My chiropractor has a chicken nugget sitting on her shelf that is four years old. And it looks like you could dip it in barbecue sauce and chow down. It’s not discolored. It’s not shrunken. It looks exactly like it did four years ago when it came hot out of the magic oil at McDonalds. Today I threw away a bowl of chicken that I cooked six days ago because it had gone bad. So what…I have to wonder…is the difference between that nugget and that thigh.
That is what keeps me up at night wondering if I’m slowly killing my children with the choices I make every single day in the grocery store…in the kitchen…and in my home.
Every week I walk the isles of the grocery store in a daze of confusion. I scan the labels…pick things up and put them back…wonder and whine and consider the options while walking endlessly back and forth. I peruse the familiar selections and calculate carbs while eyeing the unknown with the ignorance of a preschooler in a college course. And then…
I end up buying the same old crap I always have because I don’t know what the heck else I’m supposed to do.
I can’t be the only person living in this frustrating limbo of ‘what to feed my family’. I read the internet, I Google and research. I hear twenty different versions and theories about each food group. And honestly, the confusion over who to believe is flabbergasting. And so, in the end, I just keep doing the same old thing.
And we all know that if you always do what you’ve always done…you’ll always get what you always got.
And so the cycle continues.
I’ve spent a good deal of time this summer eating back the pounds I lost last year and have plumped myself right back up to my pudgy self. I’m not really in bad shape, physically, as far as being able to carry a log or huck a piece of firewood, but the bulge does get in the way of bikini clad potential in a big way and I just don’t feel like I’m as energetic as I could/should be.
And my kids…what must be going on inside their innocent little bodies? How are they even still alive, with all the junk that’s on the market today?
I don’t think it’s the fat…the sugar…the sheer number of calories…that’s putting us all over the edge. Though there are certainly limits to how much of the bad stuff we should consume and I could sure stand to cut back.
I don’t think the chocolate chip cookie I’m eating at this very moment is going to do me in. Destini made it this evening from ingredients in my kitchen. I know exactly what’s in it and where they came from…for the most part. I know my chickens laid the eggs and nothing unpronouncable went into the making.

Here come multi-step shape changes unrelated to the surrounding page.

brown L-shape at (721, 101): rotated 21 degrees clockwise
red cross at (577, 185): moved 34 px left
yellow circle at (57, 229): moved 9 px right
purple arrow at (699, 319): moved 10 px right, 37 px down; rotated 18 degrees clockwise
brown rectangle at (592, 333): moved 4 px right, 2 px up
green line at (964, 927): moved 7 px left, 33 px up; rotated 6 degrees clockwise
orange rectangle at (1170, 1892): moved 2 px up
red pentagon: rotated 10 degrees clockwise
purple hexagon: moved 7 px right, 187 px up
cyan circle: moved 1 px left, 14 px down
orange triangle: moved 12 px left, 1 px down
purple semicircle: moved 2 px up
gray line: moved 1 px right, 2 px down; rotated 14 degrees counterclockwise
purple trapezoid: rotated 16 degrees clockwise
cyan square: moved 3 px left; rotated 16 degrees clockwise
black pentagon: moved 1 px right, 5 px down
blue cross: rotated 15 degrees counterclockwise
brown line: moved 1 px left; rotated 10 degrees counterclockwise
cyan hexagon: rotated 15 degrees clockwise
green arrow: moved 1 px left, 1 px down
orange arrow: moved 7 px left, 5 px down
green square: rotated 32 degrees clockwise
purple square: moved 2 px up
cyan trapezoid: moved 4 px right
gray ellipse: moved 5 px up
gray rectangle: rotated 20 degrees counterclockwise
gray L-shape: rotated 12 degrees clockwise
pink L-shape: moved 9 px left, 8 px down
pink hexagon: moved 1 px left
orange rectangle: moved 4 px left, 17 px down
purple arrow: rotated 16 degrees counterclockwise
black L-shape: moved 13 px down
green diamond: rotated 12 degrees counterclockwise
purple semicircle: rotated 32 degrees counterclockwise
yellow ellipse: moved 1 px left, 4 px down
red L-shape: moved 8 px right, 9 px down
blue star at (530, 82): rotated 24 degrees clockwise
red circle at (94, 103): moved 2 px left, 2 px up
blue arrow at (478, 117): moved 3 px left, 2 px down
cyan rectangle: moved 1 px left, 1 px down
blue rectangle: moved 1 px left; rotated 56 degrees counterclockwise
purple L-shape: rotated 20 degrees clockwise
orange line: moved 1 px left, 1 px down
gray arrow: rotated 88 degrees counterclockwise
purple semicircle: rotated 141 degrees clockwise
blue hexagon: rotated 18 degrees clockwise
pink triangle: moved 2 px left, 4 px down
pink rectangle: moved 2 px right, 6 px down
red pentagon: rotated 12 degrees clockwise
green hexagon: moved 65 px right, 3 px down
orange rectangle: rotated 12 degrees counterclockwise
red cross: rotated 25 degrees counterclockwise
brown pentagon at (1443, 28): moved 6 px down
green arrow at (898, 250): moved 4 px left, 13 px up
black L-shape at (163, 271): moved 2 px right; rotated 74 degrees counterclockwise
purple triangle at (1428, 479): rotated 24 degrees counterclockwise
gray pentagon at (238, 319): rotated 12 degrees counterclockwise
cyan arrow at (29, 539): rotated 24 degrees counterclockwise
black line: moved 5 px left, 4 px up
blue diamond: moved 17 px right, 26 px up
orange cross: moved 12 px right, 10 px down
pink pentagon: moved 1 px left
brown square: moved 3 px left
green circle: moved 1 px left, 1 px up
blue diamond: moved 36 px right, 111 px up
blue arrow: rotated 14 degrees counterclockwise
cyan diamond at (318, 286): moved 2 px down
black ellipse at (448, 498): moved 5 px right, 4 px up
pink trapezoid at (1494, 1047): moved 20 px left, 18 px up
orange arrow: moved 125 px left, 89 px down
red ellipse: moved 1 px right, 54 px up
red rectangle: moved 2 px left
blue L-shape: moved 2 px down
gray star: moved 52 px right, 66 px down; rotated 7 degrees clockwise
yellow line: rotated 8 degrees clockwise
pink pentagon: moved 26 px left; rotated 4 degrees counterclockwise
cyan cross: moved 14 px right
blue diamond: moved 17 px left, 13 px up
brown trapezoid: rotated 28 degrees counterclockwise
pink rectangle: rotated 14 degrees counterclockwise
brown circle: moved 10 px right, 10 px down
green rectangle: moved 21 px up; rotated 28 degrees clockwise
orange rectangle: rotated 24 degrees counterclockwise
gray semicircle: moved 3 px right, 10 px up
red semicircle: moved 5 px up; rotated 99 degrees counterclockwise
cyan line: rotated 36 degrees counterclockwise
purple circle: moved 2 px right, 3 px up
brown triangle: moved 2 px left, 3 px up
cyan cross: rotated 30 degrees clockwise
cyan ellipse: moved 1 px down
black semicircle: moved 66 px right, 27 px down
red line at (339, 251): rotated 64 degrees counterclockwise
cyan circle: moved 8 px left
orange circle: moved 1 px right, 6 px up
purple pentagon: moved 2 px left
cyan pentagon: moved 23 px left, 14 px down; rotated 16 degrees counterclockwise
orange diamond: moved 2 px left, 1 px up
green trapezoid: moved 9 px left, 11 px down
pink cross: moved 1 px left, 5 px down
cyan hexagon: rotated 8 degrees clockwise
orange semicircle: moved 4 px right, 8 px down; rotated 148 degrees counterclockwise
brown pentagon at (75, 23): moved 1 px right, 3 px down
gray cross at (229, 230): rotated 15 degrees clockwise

I’d be even better off if I’d ground my own flour and used honey instead of sugar. But overall, not a horrible choice of an occasional treat…occasional.
But I do think that if I’d eaten the same cookie from a department store package, that I’d be consuming my own demise. I do believe what is killing us…what is making us fat, making us sluggish, making us look like a pack of hungry, hungry hippos…is the chemicals and preservatives and additives of unknown origin that are packed into our processed foods to make them last longer. Because we all want that cookie to still look brand new in three months. That’s not gross at all…
I see the examples time and time again. If I pull a moose roast out of my freezer and forget to cook it…as I did this week…it goes bad in the fridge within days and I have to throw it out. Now that moose was frozen into roasts within days of being killed. It has no chemicals, no nothing. That moose didn’t likely wander into a field of preservatives and steroids…no, he was raised on birch branches just down the road from me and so I know exactly what I’m eating when I cut into a steak.
But the beef that I pick up at the local market…that’s been sitting around for who knows how long? The package expiration date is six days out when I grab it from the shelf. It’s been transported from the lower 48 by truck after being slaughtered, processed, packaged and then frozen and before it ever gets anywhere close to my crock pot, it’s been preserved, steroided and pumped up with chemicals as it gobbled grain from a bucket in a line with six hundred other cows being fed the same quick grow crap. And even after all that, it still lasts five days in my fridge before it starts to turn a funny color and stink up the veggie bin.
And the same goes with every other food product. My real chedder will mold and dry out in a day if I leave it exposed. But Velveeta…what the heck is that? Fresh farm chicken is gross after two days in the fridge, yet those store bought birds fly all the way to Alaska via refrigerated cargo, are packaged as ‘fresh not frozen’, pumped with some kind of chemical to make it look edible and sit next to my milk for five days before it’s garbage. They are both chicken….yet something’s not quite making sense here.
It’s gotta be the stuff they pump them with both before and after death, that makes them able to transport five thousand miles and be sold as ‘fresh’. And don’t even get me started on ‘fresh’ eggs…
My point is, if they and make a chicken nugget look tastier than the day it came out of the fryer after it sits on a shelf for four years…and create a cookie that’ll survive a nuclear war unscathed and still be soft and chewy when I dip it in my milk, I have to wonder…
What are all those chemcals doing inside my body? Am I being preserved? After I die, will they crack open my coffin six years later and find I look exactly the same…chemically embalmed by my own habits…mummified alive by the habits I’ve grown to despise.
Maybe…just maybe…I want to live to ninety by my own merits, and not because I’ve been frozen in time by the additives in my fried chicken sandwich. Perhaps it’s time…no really…to finally make a change.